Items from a dataset:

-- -- --

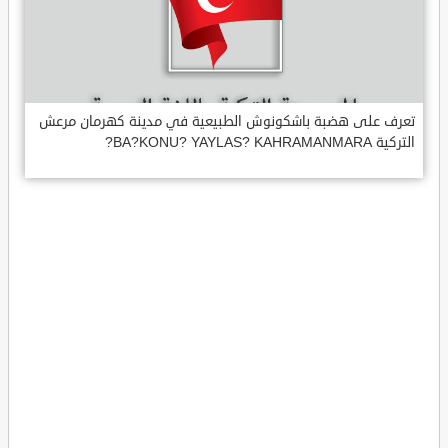
تعرف على هضبة باشكونوش الطبيعية في مدينة كهرمان مرعش
التركية BA?KONU? YAYLAS? KAHRAMANMARA?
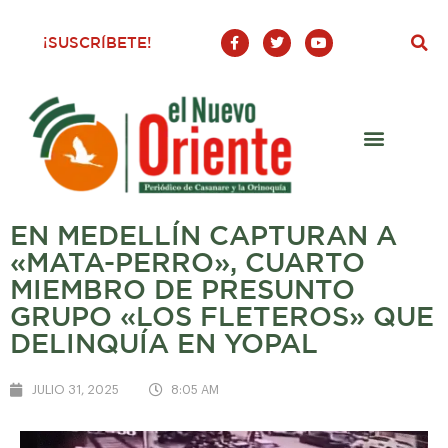
F
T
Y
¡SUSCRÍBETE!
a
w
o
c
i
u
e
t
t
b
t
u
o
e
b
o
r
e
k
-
f
EN MEDELLÍN CAPTURAN A
«MATA-PERRO», CUARTO
MIEMBRO DE PRESUNTO
GRUPO «LOS FLETEROS» QUE
DELINQUÍA EN YOPAL
JULIO 31, 2025
8:05 AM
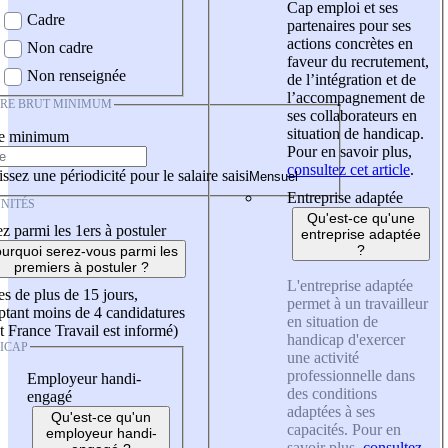
Cap emploi et ses
Cadre
partenaires pour ses
actions concrètes en
Non cadre
faveur du recrutement,
Non renseignée
de l’intégration et de
l’accompagnement de
IRE BRUT MINIMUM
ses collaborateurs en
situation de handicap.
re minimum
Pour en savoir plus,
consultez cet article
.
ssez une périodicité pour le salaire saisi
Entreprise adaptée
NITÉS
Qu'est-ce qu'une
z parmi les 1ers à postuler
entreprise adaptée
?
urquoi serez-vous parmi les
premiers à postuler ?
L'entreprise adaptée
es de plus de 15 jours,
permet à un travailleur
tant moins de 4 candidatures
en situation de
t France Travail est informé)
handicap d'exercer
ICAP
une activité
professionnelle dans
Employeur handi-
des conditions
engagé
adaptées à ses
Qu'est-ce qu'un
capacités. Pour en
employeur handi-
savoir plus,
consultez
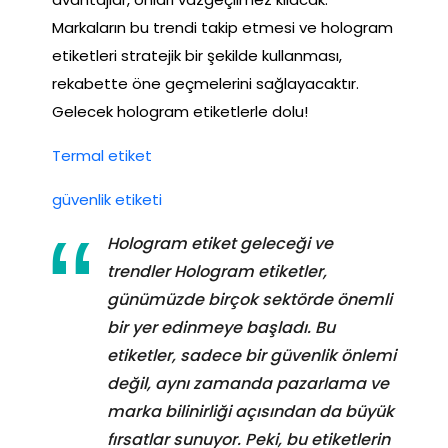
Markaların bu trendi takip etmesi ve hologram
etiketleri stratejik bir şekilde kullanması,
rekabette öne geçmelerini sağlayacaktır.
Gelecek hologram etiketlerle dolu!
Termal etiket
güvenlik etiketi
Hologram etiket geleceği ve
trendler Hologram etiketler,
günümüzde birçok sektörde önemli
bir yer edinmeye başladı. Bu
etiketler, sadece bir güvenlik önlemi
değil, aynı zamanda pazarlama ve
marka bilinirliği açısından da büyük
fırsatlar sunuyor. Peki, bu etiketlerin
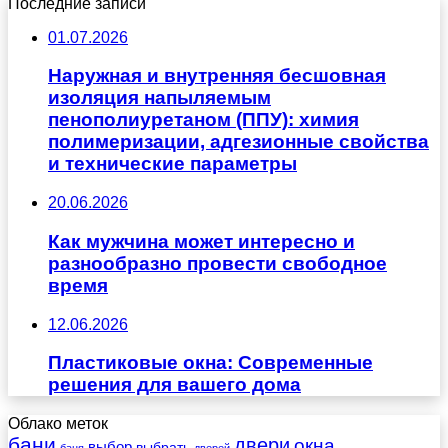
Последние записи
01.07.2026
Наружная и внутренняя бесшовная
изоляция напыляемым
пенополиуретаном (ППУ): химия
полимеризации, адгезионные свойства
и технические параметры
20.06.2026
Как мужчина может интересно и
разнообразно провести свободное
время
12.06.2026
Пластиковые окна: Современные
решения для вашего дома
Облако меток
бани
двери
окна
выбор
выбрать
баня
дверей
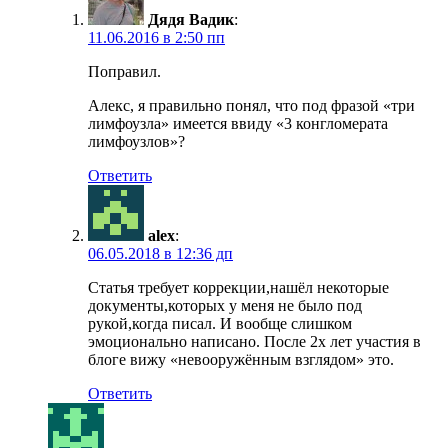
Дядя Вадик
:
11.06.2016 в 2:50 пп
Поправил.
Алекс, я правильно понял, что под фразой «три
лимфоузла» имеется ввиду «3 конгломерата
лимфоузлов»?
Ответить
alex
:
06.05.2018 в 12:36 дп
Статья требует коррекции,нашёл некоторые
документы,которых у меня не было под
рукой,когда писал. И вообще слишком
эмоционально написано. После 2х лет участия в
блоге вижу «невооружённым взглядом» это.
Ответить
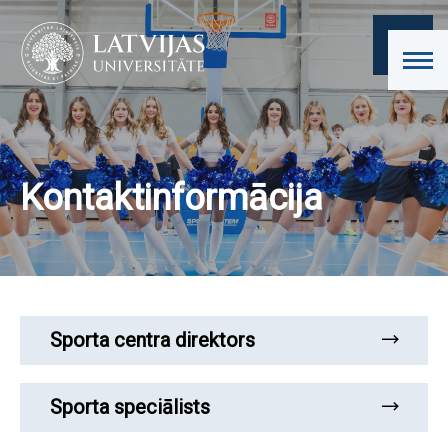
Kontaktinformācija
Sporta centra direktors
Sporta speciālists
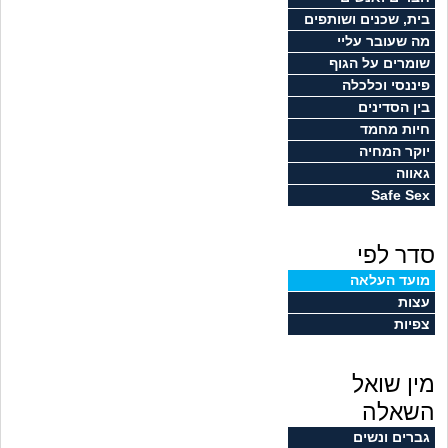
זוגיות
חיפוש שאלות
בית, שכנים ושותפים
מה שעובר עליי
|
היריון ולידה
הרשמה
התחברות
שומרים על הגוף
פיננסי וכלכלה
הורות ומשפחה
בין הסדינים
חיות מחמד
מתבגרים
יוקר המחיה
גאווה
Safe Sex
מהבקו"ם... ועד מתי?!
סדר לפי
לימודים וסטודנטים
מועד העלאה
עצות
עבודה וקריירה
צפיות
חברים ואנשים
מין שואל
בית, שכנים ושותפים
השאלה
גברים ונשים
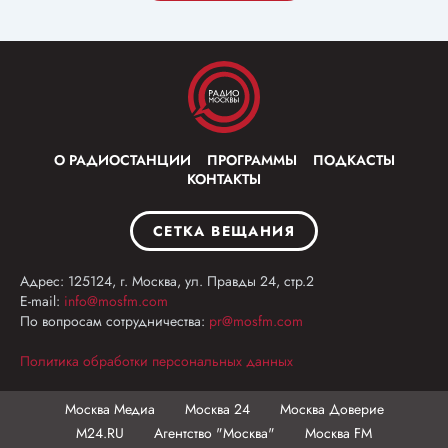
О РАДИОСТАНЦИИ
ПРОГРАММЫ
ПОДКАСТЫ
КОНТАКТЫ
СЕТКА ВЕЩАНИЯ
Адрес: 125124, г. Москва, ул. Правды 24, стр.2
E-mail:
info@mosfm.com
По вопросам сотрудничества:
pr@mosfm.com
Политика обработки персональных данных
Москва Медиа
Москва 24
Москва Доверие
М24.RU
Агентство "Москва"
Москва FM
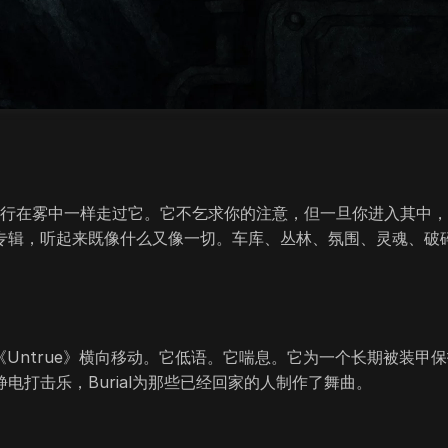
像穿行在雾中一样走过它。它不乞求你的注意，但一旦你进入其中
l第二张专辑，听起来既像什么又像一切。车库、丛林、氛围、灵魂、破
，《Untrue》横向移动。它低语。它喘息。它为一个长期被装甲
打击乐，Burial为那些已经回家的人制作了舞曲。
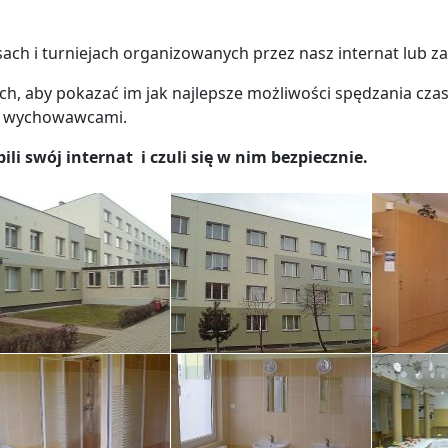
h i turniejach organizowanych przez nasz internat lub za
ch, aby pokazać im jak najlepsze możliwości spędzania cz
az wychowawcami.
 swój internat i czuli się w nim bezpiecznie.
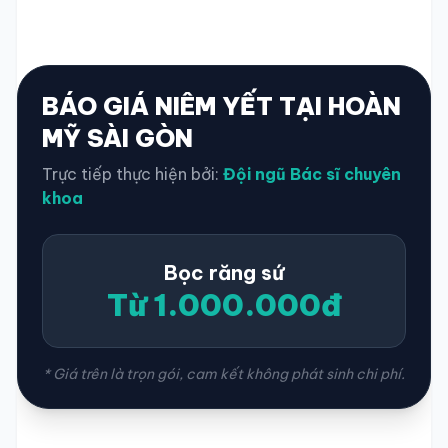
BÁO GIÁ NIÊM YẾT TẠI HOÀN
MỸ SÀI GÒN
Trực tiếp thực hiện bởi:
Đội ngũ Bác sĩ chuyên
khoa
Bọc răng sứ
Từ 1.000.000đ
* Giá trên là trọn gói, cam kết không phát sinh chi phí.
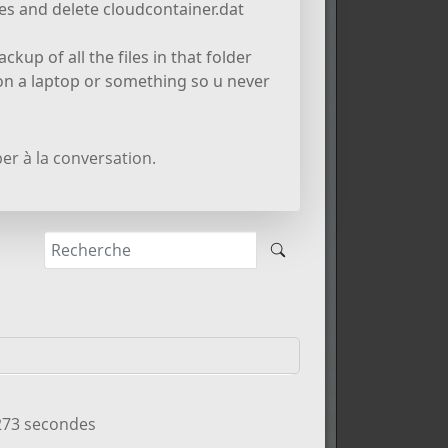
es and delete cloudcontainer.dat
kup of all the files in that folder
t on a laptop or something so u never
er à la conversation.
.273 secondes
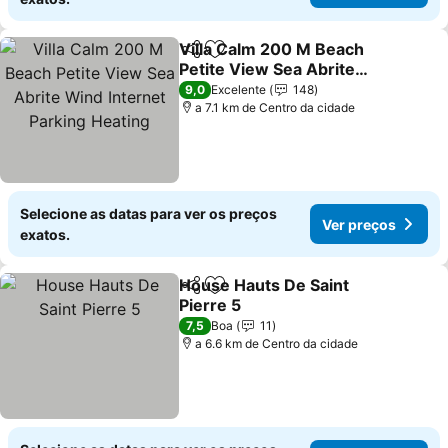
Villa Calm 200 M Beach
Partilhar
Adicionar aos favoritos
Petite View Sea Abrite
Wind Internet Parking
9,0
Excelente
148
Heating
a 7.1 km de Centro da cidade
Selecione as datas para ver os preços
Ver preços
exatos.
House Hauts De Saint
Partilhar
Adicionar aos favoritos
Pierre 5
7,5
Boa
11
a 6.6 km de Centro da cidade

-- -- --

**To do**
Beginning with the line that contains "בין הסדינים" and ending with the last line of the data, transcribe each line exactly; pictures stay out.

**Exercise response**
בין הסדינים
חיות מחמד
מתבגרים
יוקר המחיה
גאווה
Safe Sex
מהבקו"ם... ועד מתי?!
סדר לפי
לימודים וסטודנטים
מועד העלאה
עצות
עבודה וקריירה
צפיות
חברים ואנשים
מין שואל
בית, שכנים ושותפים
השאלה
גברים ונשים
О РАДИОСТАНЦИИ
ПРОГРАММЫ
ПОДКАСТЫ
КОНТАКТЫ
СЕТКА ВЕЩАНИЯ
Адрес: 125124, г. Москва, ул. Правды 24, стр.2
E-mail:
info@mosfm.com
По вопросам сотрудничества:
pr@mosfm.com
Политика обработки персональных данных
Москва Медиа
Москва 24
Москва Доверие
М24.RU
Агентство "Москва"
Москва FM
像穿行在雾中一样走过它。它不乞求你的注意，但一旦你进入其中
l第二张专辑，听起来既像什么又像一切。车库、丛林、氛围、灵魂、破
，《Untrue》横向移动。它低语。它喘息。它为一个长期被装甲
打击乐，Burial为那些已经回家的人制作了舞曲。
h i turniejach organizowanych przez nasz internat lub za
ch, aby pokazać im jak najlepsze możliwości spędzania cz
az wychowawcami.
 swój internat i czuli się w nim bezpiecznie.
BÁO GIÁ NIÊM YẾT TẠI HOÀN
MỸ SÀI GÒN
Trực tiếp thực hiện bởi:
Đội ngũ Bác sĩ chuyên
khoa
Bọc răng sứ
Từ 1.000.000đ
* Giá trên là trọn gói, cam kết không phát sinh chi phí.
es and delete cloudcontainer.dat
kup of all the files in that folder
t on a laptop or something so u never
er à la conversation.
.273 secondes
Villa Calm 200 M Beach
Partilhar
Adicionar aos favoritos
Petite View Sea Abrite
Wind Internet Parking
9,0
Excelente
148
Heating
a 7.1 km de Centro da cidade
Selecione as datas para ver os preços
Ver preços
exatos.
House Hauts De Saint
Partilhar
Adicionar aos favoritos
Pierre 5
7,5
Boa
11
a 6.6 km de Centro da cidade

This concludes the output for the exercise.